Over the past 20 years, Israel has added a political tool to its repertoire of devices designed for abuse: the isolation of East Jerusalem from the population of the West Bank and Gaza and a prohibition preventing the official leadership from operating in the city (through the closing of PLO institutions and a ban on political and cultural activity, claiming it is sponsored by the Palestinian Authority). Like many colonialists before it, Israel figures that by fragmenting the population this way and neutralizing its leadership, it will weaken its power of resistance. This system is working so far, and enabling Israel to stick to the status quo of continually altering the situation for the sake of Greater Israel. But there’s a reason why East Jerusalem isn’t following the Israeli blueprint.

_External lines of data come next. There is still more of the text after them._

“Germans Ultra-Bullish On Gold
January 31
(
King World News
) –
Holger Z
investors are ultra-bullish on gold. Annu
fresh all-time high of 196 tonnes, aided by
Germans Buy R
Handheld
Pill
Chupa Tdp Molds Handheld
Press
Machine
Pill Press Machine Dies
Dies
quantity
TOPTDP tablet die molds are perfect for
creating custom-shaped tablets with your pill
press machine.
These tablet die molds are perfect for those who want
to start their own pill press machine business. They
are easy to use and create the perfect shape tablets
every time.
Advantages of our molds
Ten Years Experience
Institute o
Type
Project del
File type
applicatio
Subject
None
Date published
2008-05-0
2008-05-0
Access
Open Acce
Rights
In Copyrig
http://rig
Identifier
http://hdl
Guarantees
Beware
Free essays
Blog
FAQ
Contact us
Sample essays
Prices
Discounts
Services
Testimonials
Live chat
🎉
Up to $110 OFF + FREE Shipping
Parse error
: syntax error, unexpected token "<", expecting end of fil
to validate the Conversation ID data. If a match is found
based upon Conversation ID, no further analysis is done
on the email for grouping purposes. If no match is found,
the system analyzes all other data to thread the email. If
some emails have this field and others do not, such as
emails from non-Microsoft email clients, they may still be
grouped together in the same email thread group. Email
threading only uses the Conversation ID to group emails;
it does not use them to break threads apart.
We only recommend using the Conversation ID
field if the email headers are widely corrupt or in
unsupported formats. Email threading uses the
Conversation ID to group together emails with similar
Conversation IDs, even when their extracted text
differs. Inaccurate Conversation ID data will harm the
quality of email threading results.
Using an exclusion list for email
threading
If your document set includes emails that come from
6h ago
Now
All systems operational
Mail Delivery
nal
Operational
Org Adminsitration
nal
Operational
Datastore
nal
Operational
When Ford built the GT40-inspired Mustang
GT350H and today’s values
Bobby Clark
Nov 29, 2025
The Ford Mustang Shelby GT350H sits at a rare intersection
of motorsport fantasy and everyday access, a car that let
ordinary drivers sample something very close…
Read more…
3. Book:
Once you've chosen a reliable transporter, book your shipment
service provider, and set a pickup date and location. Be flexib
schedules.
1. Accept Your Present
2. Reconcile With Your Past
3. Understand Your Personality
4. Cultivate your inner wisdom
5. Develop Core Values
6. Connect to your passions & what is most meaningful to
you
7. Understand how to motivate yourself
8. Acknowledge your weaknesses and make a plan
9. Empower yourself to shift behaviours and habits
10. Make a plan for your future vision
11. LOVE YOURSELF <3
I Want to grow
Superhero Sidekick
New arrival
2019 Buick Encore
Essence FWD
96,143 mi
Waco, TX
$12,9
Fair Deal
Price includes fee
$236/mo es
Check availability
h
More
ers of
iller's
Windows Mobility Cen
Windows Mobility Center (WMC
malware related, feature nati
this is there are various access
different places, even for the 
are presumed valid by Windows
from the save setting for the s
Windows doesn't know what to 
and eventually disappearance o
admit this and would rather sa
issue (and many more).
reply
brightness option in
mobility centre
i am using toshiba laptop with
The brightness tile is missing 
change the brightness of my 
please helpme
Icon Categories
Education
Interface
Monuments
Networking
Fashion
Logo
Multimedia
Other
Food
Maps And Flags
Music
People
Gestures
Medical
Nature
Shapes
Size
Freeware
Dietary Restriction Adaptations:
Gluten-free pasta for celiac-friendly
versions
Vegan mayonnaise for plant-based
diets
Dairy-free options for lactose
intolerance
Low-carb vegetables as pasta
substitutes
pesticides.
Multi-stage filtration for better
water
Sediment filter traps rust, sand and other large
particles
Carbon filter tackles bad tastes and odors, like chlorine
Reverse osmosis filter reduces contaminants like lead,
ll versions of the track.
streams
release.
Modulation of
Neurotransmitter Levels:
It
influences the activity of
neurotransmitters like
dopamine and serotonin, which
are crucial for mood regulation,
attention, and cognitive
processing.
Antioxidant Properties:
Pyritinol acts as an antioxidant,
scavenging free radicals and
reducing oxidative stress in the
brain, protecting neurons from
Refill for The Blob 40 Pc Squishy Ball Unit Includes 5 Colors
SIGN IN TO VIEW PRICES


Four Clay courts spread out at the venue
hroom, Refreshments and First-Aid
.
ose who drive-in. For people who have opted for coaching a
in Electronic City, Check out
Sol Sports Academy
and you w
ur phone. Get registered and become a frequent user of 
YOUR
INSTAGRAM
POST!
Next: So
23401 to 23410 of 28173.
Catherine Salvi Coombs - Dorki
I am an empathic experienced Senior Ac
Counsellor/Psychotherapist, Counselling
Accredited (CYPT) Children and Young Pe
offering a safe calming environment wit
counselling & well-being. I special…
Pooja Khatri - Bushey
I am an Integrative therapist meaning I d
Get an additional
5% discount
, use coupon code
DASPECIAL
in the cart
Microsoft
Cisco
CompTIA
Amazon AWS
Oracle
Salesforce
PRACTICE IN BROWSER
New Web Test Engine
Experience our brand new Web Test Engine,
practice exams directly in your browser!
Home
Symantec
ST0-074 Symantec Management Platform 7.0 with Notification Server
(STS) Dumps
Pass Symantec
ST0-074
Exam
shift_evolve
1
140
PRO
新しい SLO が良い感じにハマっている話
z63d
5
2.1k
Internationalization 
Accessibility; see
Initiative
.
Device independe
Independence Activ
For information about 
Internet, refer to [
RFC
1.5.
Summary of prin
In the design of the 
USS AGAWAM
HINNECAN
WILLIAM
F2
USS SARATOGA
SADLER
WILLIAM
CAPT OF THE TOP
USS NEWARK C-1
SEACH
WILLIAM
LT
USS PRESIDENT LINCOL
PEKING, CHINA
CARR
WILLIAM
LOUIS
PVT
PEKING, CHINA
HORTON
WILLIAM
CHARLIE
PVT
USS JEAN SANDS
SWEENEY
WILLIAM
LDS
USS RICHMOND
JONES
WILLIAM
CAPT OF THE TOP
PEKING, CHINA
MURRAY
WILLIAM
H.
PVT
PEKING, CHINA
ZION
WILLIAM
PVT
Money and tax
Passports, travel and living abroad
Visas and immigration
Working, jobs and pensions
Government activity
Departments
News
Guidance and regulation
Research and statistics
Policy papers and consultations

Unlike the enclaves of the West Bank and Gaza, where there is an illusion of sovereignty and a Palestinian subcontractor, a governmental buffer that separates the abuser-occupier from the population, in “united” Jerusalem, the Palestinians live directly under the Israeli boot. This policy has led to the impoverishment of most of the East Jerusalem population, caused many from the middle class to leave and led to a relative uniformity in the living conditions of its inhabitants. There’s no longer much difference between the Shoafat refugee camp and the village of Issawiya with all its (stolen) lands.

Why Al Aqsa?

And Jerusalem also happens to be the site of Haram a-Sharif, the Noble Sanctuary of the Al Aqsa Mosque and the Dome of the Rock, a religious and emotional magnet that, also in the absence of charismatic leaders, serves as a national symbol to those who see no political horizon. The holy site is also a religious symbol for another billion and a half people in the world. Which is why it is such a source of strength and power for the small native people that Israel is doing its utmost to dispossess of all concrete and symbolic assets. All East Jerusalemites – including those who oppose revenge attacks and cloaking resistance in religious terms – have become the guardians of the holy compound. And the holy compound is their guardian.